▸ Written task A
Pull from the evacuation account below the passage starting with "At any rate, I" and going on through "in the city.", copied word for word.
▸ Written task B
Answer these questions using the evacuation account below.
(i) What was the name of the shop on Bourbon Street where the writer worked?
(ii) Where was the writer's husband driving a carriage?
(iii) Which direction did the coin toss say to go?

▸ Source text
-------

My husband and I evacuated. Really, really late. We had decided we were not leaving. We were nervous about it, but we were okay with our decision in a twisted sort of way. After all, we lived on Algiers Point, a known high ground (although high ground wasn't really something we were thinking about at that time. The catastrophic flooding thanks to the levee breaches wasn't even considered.) We had both worked most of the day Saturday in the Quarter. I was listening to the news reports and the press conferences on the radio in the shop on Bourbon Street, Yesteryear's, that I worked in. It was a pretty high tension day, but most people I talked to that day were adopting, or more likely pretending to adopt, a laissez-faire view. Most of them had been through many hurricanes before, and although they seemed to know that this one might be the "big one" most of us just continued on. Who knew we were less than 48 hours away from a watery Armageddon? My husband, driving a carriage on Jackson Square, was asked if he wanted to head on in to the barn. He didn't know why they were asking that question. He hadn't heard any of the reports.
(By the way, for a remarkable timeline of the levee breaches, take a look at the interactive map on NOLA. It certainly explains how some people, upon waking up Monday morning early, were dry, only to be floating on mattresses within an hour--a true story that I'll recount later.)
At any rate, I started hearing reports on the radio about stations running out of gasoline all over New Orleans, so I left work, got in the car and filled up the tank, then went back to work. I was glad I did it, as reports were that by Saturday night, there was no gasoline to be found in the city.
Sunday morning rolled around. Our neighbors loaded up the car and left, we told them we were going to stay. We turned on the TV and checked online weather maps. We had still decided not to go. Then Mayor Ray Nagin got on, said mandatory evacuation, explained that the situation was dire, that the Superdome would be open as a "shelter of last resort" and finished up with something akin to "God help us all." My husband walked into our kitchen and we did the pros and cons thing, then did the big shrug thing, then did the only reasonable thing to do since it was now Sunday, August 28th about 11:30AM----we tossed a coin. Not once, but twice. He took out his lucky silver dollar given to him by our daughter, and tossed it once for stay or go, once for east or west. The coin toss said go east, and the TV reports were also blaring that "the roads going east were clear." We threw some clothes into backpacks, minimal stuff, got the dog food, the cat food, the cat carriers, and a couple bags of food, including the mandatory peanut butter and Bunny bread (Bunny bread being a horrible substance that turns to playdough in your mouth in one bite!) We loaded all this and the animals into our car and got on I-10 East headed to Alabama.

-------

▸ Dataset extract
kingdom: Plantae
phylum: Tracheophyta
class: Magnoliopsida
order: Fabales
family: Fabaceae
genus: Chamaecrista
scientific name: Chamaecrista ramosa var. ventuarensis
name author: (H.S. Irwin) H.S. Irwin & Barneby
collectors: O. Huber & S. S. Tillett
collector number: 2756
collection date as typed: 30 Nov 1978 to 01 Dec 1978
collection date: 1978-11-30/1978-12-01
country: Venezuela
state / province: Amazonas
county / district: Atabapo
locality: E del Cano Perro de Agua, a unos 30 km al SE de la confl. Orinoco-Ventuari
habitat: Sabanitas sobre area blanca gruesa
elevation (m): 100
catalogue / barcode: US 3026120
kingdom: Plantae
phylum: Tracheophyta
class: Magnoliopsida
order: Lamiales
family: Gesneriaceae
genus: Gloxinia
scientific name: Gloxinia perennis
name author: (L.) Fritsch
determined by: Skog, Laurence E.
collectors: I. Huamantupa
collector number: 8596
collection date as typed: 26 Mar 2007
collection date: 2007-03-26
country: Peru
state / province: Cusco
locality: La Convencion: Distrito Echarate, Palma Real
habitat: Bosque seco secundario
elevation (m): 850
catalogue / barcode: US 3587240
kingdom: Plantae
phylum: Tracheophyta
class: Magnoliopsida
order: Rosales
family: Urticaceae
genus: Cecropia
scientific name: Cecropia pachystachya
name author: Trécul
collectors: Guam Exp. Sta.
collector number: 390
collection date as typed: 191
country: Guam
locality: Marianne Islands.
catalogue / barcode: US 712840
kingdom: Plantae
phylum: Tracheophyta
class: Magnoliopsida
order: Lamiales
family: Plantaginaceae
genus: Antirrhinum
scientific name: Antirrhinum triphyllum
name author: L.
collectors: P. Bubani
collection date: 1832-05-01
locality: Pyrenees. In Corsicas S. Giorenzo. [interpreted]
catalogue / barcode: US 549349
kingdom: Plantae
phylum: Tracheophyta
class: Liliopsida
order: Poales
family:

-------

▸ Correct answer A
At any rate, I started hearing reports on the radio about stations running out of gasoline all over New Orleans, so I left work, got in the car and filled up the tank, then went back to work. I was glad I did it, as reports were that by Saturday night, there was no gasoline to be found in the city.

▸ Correct answer B
(i) Yesteryear's
(ii) Jackson Square
(iii) East